▶ [PROBLEM DESCRIPTION]: Copy all of the material below, swapping each "latitude" for "lat" and leaving everything else unchanged.

-------

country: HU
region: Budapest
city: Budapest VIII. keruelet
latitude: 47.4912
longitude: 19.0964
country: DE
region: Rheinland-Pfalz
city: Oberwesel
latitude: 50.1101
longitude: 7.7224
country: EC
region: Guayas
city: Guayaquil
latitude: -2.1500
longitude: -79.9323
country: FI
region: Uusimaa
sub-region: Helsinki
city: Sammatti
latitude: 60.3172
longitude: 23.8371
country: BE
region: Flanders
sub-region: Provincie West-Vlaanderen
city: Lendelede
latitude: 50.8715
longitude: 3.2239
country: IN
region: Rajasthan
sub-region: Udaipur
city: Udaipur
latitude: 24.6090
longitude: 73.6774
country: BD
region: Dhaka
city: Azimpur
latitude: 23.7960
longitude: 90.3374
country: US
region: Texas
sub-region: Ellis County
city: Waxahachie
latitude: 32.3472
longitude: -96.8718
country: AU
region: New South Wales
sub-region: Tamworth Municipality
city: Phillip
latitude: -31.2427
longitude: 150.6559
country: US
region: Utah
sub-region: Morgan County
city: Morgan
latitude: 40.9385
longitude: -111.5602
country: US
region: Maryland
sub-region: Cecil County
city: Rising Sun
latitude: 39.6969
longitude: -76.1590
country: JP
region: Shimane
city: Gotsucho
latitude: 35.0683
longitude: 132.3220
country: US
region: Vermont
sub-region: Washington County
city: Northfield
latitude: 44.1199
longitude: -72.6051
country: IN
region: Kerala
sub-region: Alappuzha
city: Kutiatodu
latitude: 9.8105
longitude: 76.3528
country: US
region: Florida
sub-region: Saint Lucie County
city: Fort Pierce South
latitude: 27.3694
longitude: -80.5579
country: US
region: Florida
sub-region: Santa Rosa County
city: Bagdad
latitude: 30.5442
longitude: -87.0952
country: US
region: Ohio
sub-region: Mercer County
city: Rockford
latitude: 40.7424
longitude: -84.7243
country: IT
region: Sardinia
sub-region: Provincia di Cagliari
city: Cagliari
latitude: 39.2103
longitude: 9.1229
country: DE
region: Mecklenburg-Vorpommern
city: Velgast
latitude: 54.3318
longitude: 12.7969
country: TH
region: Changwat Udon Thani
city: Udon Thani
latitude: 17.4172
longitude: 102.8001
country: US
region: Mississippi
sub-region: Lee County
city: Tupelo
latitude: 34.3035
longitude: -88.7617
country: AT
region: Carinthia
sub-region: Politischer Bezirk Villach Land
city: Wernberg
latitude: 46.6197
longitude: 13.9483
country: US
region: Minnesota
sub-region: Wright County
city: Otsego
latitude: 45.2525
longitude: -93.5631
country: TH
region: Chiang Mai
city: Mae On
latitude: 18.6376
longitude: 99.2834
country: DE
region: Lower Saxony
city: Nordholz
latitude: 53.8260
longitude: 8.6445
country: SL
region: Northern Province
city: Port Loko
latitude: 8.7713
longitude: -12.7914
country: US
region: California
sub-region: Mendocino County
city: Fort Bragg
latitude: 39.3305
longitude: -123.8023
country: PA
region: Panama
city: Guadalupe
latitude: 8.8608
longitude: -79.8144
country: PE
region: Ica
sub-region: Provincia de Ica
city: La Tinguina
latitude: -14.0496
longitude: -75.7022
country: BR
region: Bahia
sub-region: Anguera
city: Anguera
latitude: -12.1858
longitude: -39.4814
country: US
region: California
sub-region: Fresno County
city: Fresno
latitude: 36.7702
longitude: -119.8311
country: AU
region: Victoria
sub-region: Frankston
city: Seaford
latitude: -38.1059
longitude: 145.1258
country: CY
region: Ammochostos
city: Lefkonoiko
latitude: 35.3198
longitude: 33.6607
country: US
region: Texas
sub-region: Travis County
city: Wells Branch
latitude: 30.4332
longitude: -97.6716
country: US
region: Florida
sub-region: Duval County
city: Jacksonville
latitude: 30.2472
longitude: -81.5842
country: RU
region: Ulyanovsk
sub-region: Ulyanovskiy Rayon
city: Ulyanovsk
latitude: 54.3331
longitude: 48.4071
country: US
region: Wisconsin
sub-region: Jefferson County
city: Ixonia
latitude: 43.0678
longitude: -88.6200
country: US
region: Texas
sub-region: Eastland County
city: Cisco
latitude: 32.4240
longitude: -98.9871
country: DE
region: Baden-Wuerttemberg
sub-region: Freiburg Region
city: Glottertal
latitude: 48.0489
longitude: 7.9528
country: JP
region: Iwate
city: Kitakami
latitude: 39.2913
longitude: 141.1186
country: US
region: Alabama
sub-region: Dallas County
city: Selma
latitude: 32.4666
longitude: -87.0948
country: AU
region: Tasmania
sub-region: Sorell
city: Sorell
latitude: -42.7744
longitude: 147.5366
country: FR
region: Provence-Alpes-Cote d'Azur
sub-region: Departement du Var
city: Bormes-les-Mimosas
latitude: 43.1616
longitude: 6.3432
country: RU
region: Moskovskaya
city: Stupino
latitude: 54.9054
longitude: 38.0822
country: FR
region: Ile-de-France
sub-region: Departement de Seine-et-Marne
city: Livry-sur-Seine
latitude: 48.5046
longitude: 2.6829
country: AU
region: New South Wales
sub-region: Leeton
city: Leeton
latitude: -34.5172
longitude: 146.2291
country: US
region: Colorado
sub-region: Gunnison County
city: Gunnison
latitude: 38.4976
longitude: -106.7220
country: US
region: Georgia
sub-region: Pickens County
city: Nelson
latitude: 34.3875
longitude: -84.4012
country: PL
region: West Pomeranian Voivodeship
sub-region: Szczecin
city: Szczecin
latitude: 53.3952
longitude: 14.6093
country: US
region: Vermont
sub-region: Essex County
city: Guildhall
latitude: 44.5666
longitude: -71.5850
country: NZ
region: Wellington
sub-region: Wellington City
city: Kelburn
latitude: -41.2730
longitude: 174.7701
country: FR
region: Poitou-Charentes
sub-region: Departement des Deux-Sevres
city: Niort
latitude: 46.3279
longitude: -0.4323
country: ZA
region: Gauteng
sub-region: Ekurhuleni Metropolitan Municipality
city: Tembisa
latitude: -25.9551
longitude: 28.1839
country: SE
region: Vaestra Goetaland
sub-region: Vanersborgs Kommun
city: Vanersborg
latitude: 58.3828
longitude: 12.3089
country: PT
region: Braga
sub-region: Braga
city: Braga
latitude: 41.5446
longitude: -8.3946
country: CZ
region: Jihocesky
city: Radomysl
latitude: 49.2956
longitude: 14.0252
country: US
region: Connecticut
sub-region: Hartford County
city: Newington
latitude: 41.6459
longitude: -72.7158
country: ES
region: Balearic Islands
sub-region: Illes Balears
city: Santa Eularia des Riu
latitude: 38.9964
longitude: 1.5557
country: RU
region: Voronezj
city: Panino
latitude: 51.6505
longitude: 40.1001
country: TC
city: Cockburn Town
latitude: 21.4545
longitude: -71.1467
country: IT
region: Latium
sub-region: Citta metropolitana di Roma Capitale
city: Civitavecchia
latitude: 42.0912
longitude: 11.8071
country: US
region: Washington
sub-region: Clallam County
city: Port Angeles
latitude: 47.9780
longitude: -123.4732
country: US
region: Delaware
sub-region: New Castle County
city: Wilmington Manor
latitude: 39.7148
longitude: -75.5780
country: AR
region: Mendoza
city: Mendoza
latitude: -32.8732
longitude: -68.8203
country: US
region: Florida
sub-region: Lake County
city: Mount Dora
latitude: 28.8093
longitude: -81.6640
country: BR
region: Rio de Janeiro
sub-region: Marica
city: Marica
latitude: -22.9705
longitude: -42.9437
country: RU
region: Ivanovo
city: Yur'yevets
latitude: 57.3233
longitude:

-------

▶ [OUTPUT FOR THIS TASK]:
country: HU
region: Budapest
city: Budapest VIII. keruelet
lat: 47.4912
longitude: 19.0964
country: DE
region: Rheinland-Pfalz
city: Oberwesel
lat: 50.1101
longitude: 7.7224
country: EC
region: Guayas
city: Guayaquil
lat: -2.1500
longitude: -79.9323
country: FI
region: Uusimaa
sub-region: Helsinki
city: Sammatti
lat: 60.3172
longitude: 23.8371
country: BE
region: Flanders
sub-region: Provincie West-Vlaanderen
city: Lendelede
lat: 50.8715
longitude: 3.2239
country: IN
region: Rajasthan
sub-region: Udaipur
city: Udaipur
lat: 24.6090
longitude: 73.6774
country: BD
region: Dhaka
city: Azimpur
lat: 23.7960
longitude: 90.3374
country: US
region: Texas
sub-region: Ellis County
city: Waxahachie
lat: 32.3472
longitude: -96.8718
country: AU
region: New South Wales
sub-region: Tamworth Municipality
city: Phillip
lat: -31.2427
longitude: 150.6559
country: US
region: Utah
sub-region: Morgan County
city: Morgan
lat: 40.9385
longitude: -111.5602
country: US
region: Maryland
sub-region: Cecil County
city: Rising Sun
lat: 39.6969
longitude: -76.1590
country: JP
region: Shimane
city: Gotsucho
lat: 35.0683
longitude: 132.3220
country: US
region: Vermont
sub-region: Washington County
city: Northfield
lat: 44.1199
longitude: -72.6051
country: IN
region: Kerala
sub-region: Alappuzha
city: Kutiatodu
lat: 9.8105
longitude: 76.3528
country: US
region: Florida
sub-region: Saint Lucie County
city: Fort Pierce South
lat: 27.3694
longitude: -80.5579
country: US
region: Florida
sub-region: Santa Rosa County
city: Bagdad
lat: 30.5442
longitude: -87.0952
country: US
region: Ohio
sub-region: Mercer County
city: Rockford
lat: 40.7424
longitude: -84.7243
country: IT
region: Sardinia
sub-region: Provincia di Cagliari
city: Cagliari
lat: 39.2103
longitude: 9.1229
country: DE
region: Mecklenburg-Vorpommern
city: Velgast
lat: 54.3318
longitude: 12.7969
country: TH
region: Changwat Udon Thani
city: Udon Thani
lat: 17.4172
longitude: 102.8001
country: US
region: Mississippi
sub-region: Lee County
city: Tupelo
lat: 34.3035
longitude: -88.7617
country: AT
region: Carinthia
sub-region: Politischer Bezirk Villach Land
city: Wernberg
lat: 46.6197
longitude: 13.9483
country: US
region: Minnesota
sub-region: Wright County
city: Otsego
lat: 45.2525
longitude: -93.5631
country: TH
region: Chiang Mai
city: Mae On
lat: 18.6376
longitude: 99.2834
country: DE
region: Lower Saxony
city: Nordholz
lat: 53.8260
longitude: 8.6445
country: SL
region: Northern Province
city: Port Loko
lat: 8.7713
longitude: -12.7914
country: US
region: California
sub-region: Mendocino County
city: Fort Bragg
lat: 39.3305
longitude: -123.8023
country: PA
region: Panama
city: Guadalupe
lat: 8.8608
longitude: -79.8144
country: PE
region: Ica
sub-region: Provincia de Ica
city: La Tinguina
lat: -14.0496
longitude: -75.7022
country: BR
region: Bahia
sub-region: Anguera
city: Anguera
lat: -12.1858
longitude: -39.4814
country: US
region: California
sub-region: Fresno County
city: Fresno
lat: 36.7702
longitude: -119.8311
country: AU
region: Victoria
sub-region: Frankston
city: Seaford
lat: -38.1059
longitude: 145.1258
country: CY
region: Ammochostos
city: Lefkonoiko
lat: 35.3198
longitude: 33.6607
country: US
region: Texas
sub-region: Travis County
city: Wells Branch
lat: 30.4332
longitude: -97.6716
country: US
region: Florida
sub-region: Duval County
city: Jacksonville
lat: 30.2472
longitude: -81.5842
country: RU
region: Ulyanovsk
sub-region: Ulyanovskiy Rayon
city: Ulyanovsk
lat: 54.3331
longitude: 48.4071
country: US
region: Wisconsin
sub-region: Jefferson County
city: Ixonia
lat: 43.0678
longitude: -88.6200
country: US
region: Texas
sub-region: Eastland County
city: Cisco
lat: 32.4240
longitude: -98.9871
country: DE
region: Baden-Wuerttemberg
sub-region: Freiburg Region
city: Glottertal
lat: 48.0489
longitude: 7.9528
country: JP
region: Iwate
city: Kitakami
lat: 39.2913
longitude: 141.1186
country: US
region: Alabama
sub-region: Dallas County
city: Selma
lat: 32.4666
longitude: -87.0948
country: AU
region: Tasmania
sub-region: Sorell
city: Sorell
lat: -42.7744
longitude: 147.5366
country: FR
region: Provence-Alpes-Cote d'Azur
sub-region: Departement du Var
city: Bormes-les-Mimosas
lat: 43.1616
longitude: 6.3432
country: RU
region: Moskovskaya
city: Stupino
lat: 54.9054
longitude: 38.0822
country: FR
region: Ile-de-France
sub-region: Departement de Seine-et-Marne
city: Livry-sur-Seine
lat: 48.5046
longitude: 2.6829
country: AU
region: New South Wales
sub-region: Leeton
city: Leeton
lat: -34.5172
longitude: 146.2291
country: US
region: Colorado
sub-region: Gunnison County
city: Gunnison
lat: 38.4976
longitude: -106.7220
country: US
region: Georgia
sub-region: Pickens County
city: Nelson
lat: 34.3875
longitude: -84.4012
country: PL
region: West Pomeranian Voivodeship
sub-region: Szczecin
city: Szczecin
lat: 53.3952
longitude: 14.6093
country: US
region: Vermont
sub-region: Essex County
city: Guildhall
lat: 44.5666
longitude: -71.5850
country: NZ
region: Wellington
sub-region: Wellington City
city: Kelburn
lat: -41.2730
longitude: 174.7701
country: FR
region: Poitou-Charentes
sub-region: Departement des Deux-Sevres
city: Niort
lat: 46.3279
longitude: -0.4323
country: ZA
region: Gauteng
sub-region: Ekurhuleni Metropolitan Municipality
city: Tembisa
lat: -25.9551
longitude: 28.1839
country: SE
region: Vaestra Goetaland
sub-region: Vanersborgs Kommun
city: Vanersborg
lat: 58.3828
longitude: 12.3089
country: PT
region: Braga
sub-region: Braga
city: Braga
lat: 41.5446
longitude: -8.3946
country: CZ
region: Jihocesky
city: Radomysl
lat: 49.2956
longitude: 14.0252
country: US
region: Connecticut
sub-region: Hartford County
city: Newington
lat: 41.6459
longitude: -72.7158
country: ES
region: Balearic Islands
sub-region: Illes Balears
city: Santa Eularia des Riu
lat: 38.9964
longitude: 1.5557
country: RU
region: Voronezj
city: Panino
lat: 51.6505
longitude: 40.1001
country: TC
city: Cockburn Town
lat: 21.4545
longitude: -71.1467
country: IT
region: Latium
sub-region: Citta metropolitana di Roma Capitale
city: Civitavecchia
lat: 42.0912
longitude: 11.8071
country: US
region: Washington
sub-region: Clallam County
city: Port Angeles
lat: 47.9780
longitude: -123.4732
country: US
region: Delaware
sub-region: New Castle County
city: Wilmington Manor
lat: 39.7148
longitude: -75.5780
country: AR
region: Mendoza
city: Mendoza
lat: -32.8732
longitude: -68.8203
country: US
region: Florida
sub-region: Lake County
city: Mount Dora
lat: 28.8093
longitude: -81.6640
country: BR
region: Rio de Janeiro
sub-region: Marica
city: Marica
lat: -22.9705
longitude: -42.9437
country: RU
region: Ivanovo
city: Yur'yevets
lat: 57.3233
longitude:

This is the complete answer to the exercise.